Artinya: “Sesungguhnya seseorang masuk ke dalam api neraka lalu ia tinggal di dalamnya 1000 tahun, lalu orang itu memanggil-manggil: Yaa Channaan Yaa Mannaan (Wahai Yang Maha Iba dan Yang Maha Memberi). Lalu Allah SWT berfirman kepada Jibril – semoga salam tetap atasnya: “Pergilah engkau dan datngkanlah orang itu.” Maka Jibril itu datang membawa hamba itu lalu berdirilah hamba itu di hadapan Allah. lalu Allah Yang Maha Mulia lagi Maha Agung berfirman kepadanya: “Bagaimana engkau dapati tempatmu.” Hamba itu berkata: “Sejelek-jeleknya tempat.” Maka Allah berfirman: “Kembalikan dia ke tempatnya.” Lalu orang itu berjalan dan menoleh ke belakang, lalu Allah Yang Maha Mulia lagi Maha Agung berfirman: “Kepada siapa engkau menoleh?” Lalu orang itu berkata: “Sungguh aku berharap agar Engkau tidak mengembalikanku ke neraka setelah Engkau mengeluarkanku darinya.” Allah SWT berfirman: “Bawalah dia ke surga.” Mu’adz bin jabal berkata RA: “Sesungguhnya orang mukmin todak tenang dari rasa takutnya hingga dia selamat menyeberangi siroth.” Al-Hasan Al-Bashriy – semoga Allah SWT merahmatinya – berkata: “Seorang laki-laki dikeluarkan dari neraka setelah 1000 tahun.
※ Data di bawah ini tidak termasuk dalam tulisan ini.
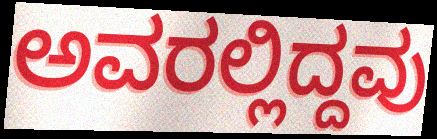
ಅವರಲ್ಲಿದ್ದವು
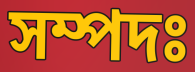
সম্পদঃ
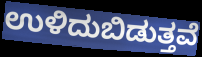
ಉಳಿದುಬಿಡುತ್ತವೆ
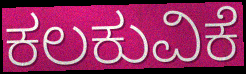
ಕಲಕುವಿಕೆ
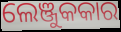
ଲେଞ୍ଜୁକକାର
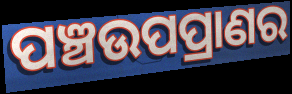
ପଞ୍ଚଉପପ୍ରାଣର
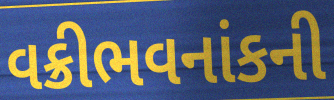
વક્રીભવનાંકની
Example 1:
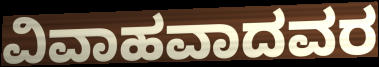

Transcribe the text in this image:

ವಿವಾಹವಾದವರ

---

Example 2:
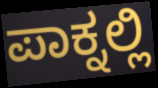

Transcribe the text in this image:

ಪಾಕ್ನಲ್ಲಿ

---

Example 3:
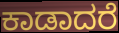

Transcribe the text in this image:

ಕಾಡಾದರೆ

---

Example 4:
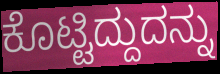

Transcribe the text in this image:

ಕೊಟ್ಟಿದ್ದುದನ್ನು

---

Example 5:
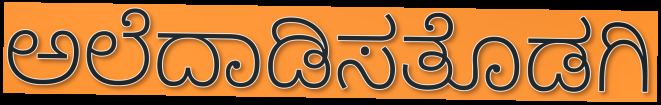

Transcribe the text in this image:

ಅಲೆದಾಡಿಸತೊಡಗಿ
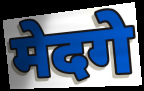
मेदगे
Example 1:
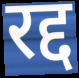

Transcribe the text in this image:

रद्द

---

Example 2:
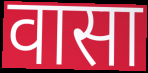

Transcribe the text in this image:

वासा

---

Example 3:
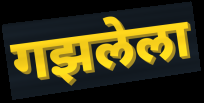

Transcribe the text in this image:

गझलेला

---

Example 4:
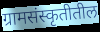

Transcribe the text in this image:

ग्रामसंस्कृतीतील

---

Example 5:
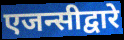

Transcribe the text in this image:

एजन्सीद्वारे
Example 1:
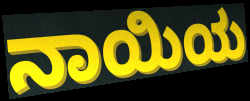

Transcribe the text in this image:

ನಾಯಿಯ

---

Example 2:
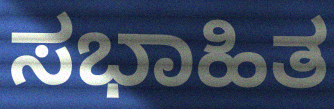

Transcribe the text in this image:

ಸಭಾಹಿತ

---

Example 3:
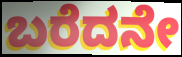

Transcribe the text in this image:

ಬರೆದನೇ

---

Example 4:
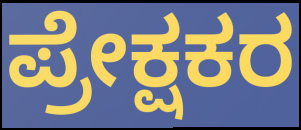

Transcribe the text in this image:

ಪ್ರೇಕ್ಷಕರ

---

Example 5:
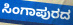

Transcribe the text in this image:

ಸಿಂಗಾಪುರದ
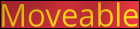
Moveable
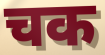
चक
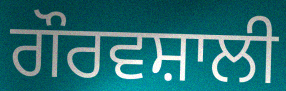
ਗੌਰਵਸ਼ਾਲੀ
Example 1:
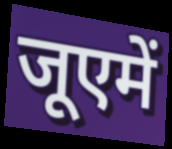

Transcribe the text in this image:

जूएमें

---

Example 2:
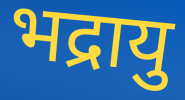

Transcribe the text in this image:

भद्रायु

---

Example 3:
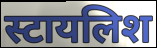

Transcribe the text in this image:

स्टायलिश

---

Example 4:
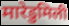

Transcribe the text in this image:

मारेडुमिली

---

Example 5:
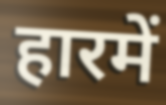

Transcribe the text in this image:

हारमें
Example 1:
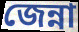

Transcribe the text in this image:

জেন্না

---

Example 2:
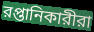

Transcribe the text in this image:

রপ্তানিকারীরা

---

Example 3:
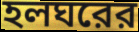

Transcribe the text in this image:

হলঘরের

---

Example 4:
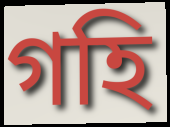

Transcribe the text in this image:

গহি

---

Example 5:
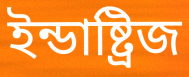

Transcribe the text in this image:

ইন্ডাষ্ট্রিজ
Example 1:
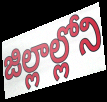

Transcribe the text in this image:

జిల్లాల్లోని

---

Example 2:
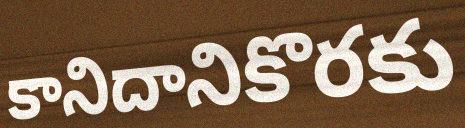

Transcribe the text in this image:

కానిదానికొరకు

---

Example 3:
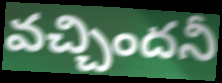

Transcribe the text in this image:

వచ్చిందనీ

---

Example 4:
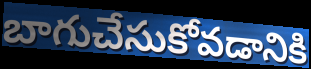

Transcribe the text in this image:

బాగుచేసుకోవడానికి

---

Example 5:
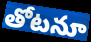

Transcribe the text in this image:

తోటనూ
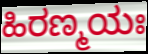
ಹಿರಣ್ಮಯಃ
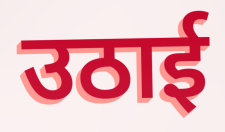
उठाई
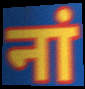
नां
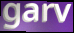
garv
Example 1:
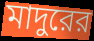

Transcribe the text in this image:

মাদুরের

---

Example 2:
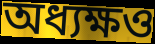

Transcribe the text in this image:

অধ্যক্ষও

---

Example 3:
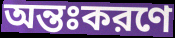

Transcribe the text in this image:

অন্তঃকরণে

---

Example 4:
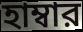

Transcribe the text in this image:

হাম্বার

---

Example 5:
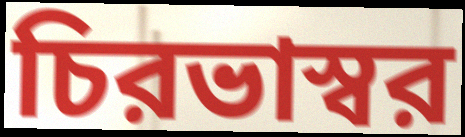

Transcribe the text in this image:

চিরভাস্বর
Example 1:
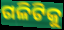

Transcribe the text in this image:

Aduh andaikan aku adalah orang itu.” Bahkab diriwayatkan bahwa Al-Hasan Al-Bashriy tidak tertawa selama 40 tahun. Diriwayatkan bahwa Thowus – semoga Alah merahmatinya – menghamaparkan alas tidurnya kemudian ia berbaring lalu ia pun berbolak-balik (tidak tenang) di atas tempat tidurnya itu seperti biji-bijian yang dibolak-balikkan diatas penggorengan kemudian ia pun bangkit dan melipat tempat tidurnya itu lalu ia menghadap qiblat (dan salat) hingga subuh. Dia berkata: “Ingat akan jahannam menghilangkan tidurnya orang-orang ahli ibadah.” Maymun bin Mahron berkata: “Ketika turun ayat ini:
 وَإِنَّ جَهَنَّمَ لَمَوْعِدُهُمْ أَجْمَعِيْنَ (الحجر: 43)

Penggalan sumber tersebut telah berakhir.